Sábado, descendência italiana e nunca fui à Suíça
nem visitei a Flip. Tampouco tive um tórrido affair c’uma mulher deslumbrante. Pelo
que agradeço aos céus, caso contrário meu coraçãozinho de frango teria ficado incicatrizavelmente
dilacerado pelos unhões da jaguatirica. Convicções tive poucas e as poucas que
tive acabei perdendo. De uns meses para cá certas partes do meu corpo cederam à
flacidez e às vezes levo um susto quando me flagro diante do espelho, sabem
como é, a primeira impressão, a da infância, é a que fica e primeiras impressões
muito dificilmente sucumbem a uma segunda. Ontem, sexta, uma depressão voraz,
pensei que não fosse resistir, me mortifica tentando imaginar o que farei quando a famigerada me carregar para o
próximo estágio. Hoje a depressão deu lugar a este meu inefável tédio velho de
guerra.
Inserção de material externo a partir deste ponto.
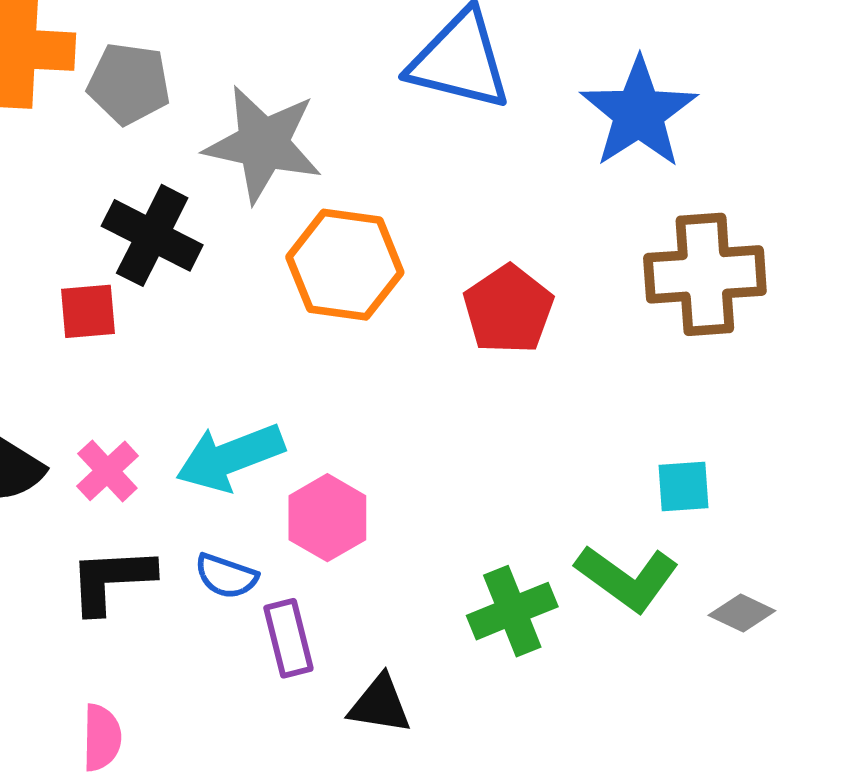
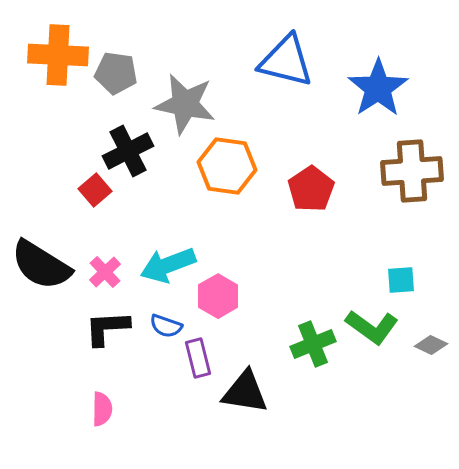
black cross: (152, 235) -> (128, 151), turned 36
red square: (88, 311) -> (95, 190), turned -36
black triangle: (380, 704) -> (245, 392), size x1.4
Parecem ser irmãos siameses, duas faces da mesma bidu, o início da dor,
a passagem insentida, o fim do nada. Dou o melhor de mim quando me sinto num
dos meus infinitos becos sem saída e nunca me ocorreu apelar à boutade “se é beco sem saída, então a saída não se
mostra”. (Não se mostra sob as pistas de sempre que me habituei a rastrear.)
Atravessava a rua sonambulamente, me recostava à parede diante do ponto e dava
prosseguimento aos meus deleites oníricos tão brutalmente interrompidos por mamãe
ou papai. De olhos abertos. O resultado é que um mundo de ônibus passavam sem
que eu me desse conta, entretido que estava nos braços de Silvinha cachos
dourados de caracol a me jurar com sua voz firme de menina-mulher que podia
ficar tranquilo, meu lugar no mundo ao seu lado estava assegurado e melhor
faria se me despedisse de vez daquele meu maldito ciclo de depressão excruciante
seguida de vazio entediante crucificante. Despertava do transe com Silvinha
depois do enésimo busão que ligava a Vila Gerty ao Centro e, se não fosse
circular – se fosse, ia dar um rolê pelos lados da Vila Maria e Vila Barcelona –,
ainda daria tempo de pegar a saída das aulas e, disfarçadamente, seguir
Silvinha até sua casa na Rua Pernambuco sonhando, agora dolorosamente acordado,
que um dia reuniria coragem para chegar junto durante o trajeto de seis quiméricos
quarteirões. Ao fim dos quais adviria aquele meu estado em que me recusava a
pensar. Sentava no último banco do Vila-Gerty e retomava minhas aventuras com Silvinha,
agora já avançando para suas axilas perfumadas a jasmim-manga. Não raro tornava
à casa já noitinha e se mamãe um dia se dignasse a indagar onde eu tinha
andado, não saberia honestamente responder. Tomava banho, jantava a inigualável
sopa de feijão e couve que hoje me é sinônimo de infância, assistia National
Kid deitado no colo de papai no sofá da sala, deitava para logo me embalar nuns
sonhos esquisitos de enredos temerariamente prováveis com meia dúzia de
motoristas de ônibus, alguns dos quais meus camaradas de outros anos.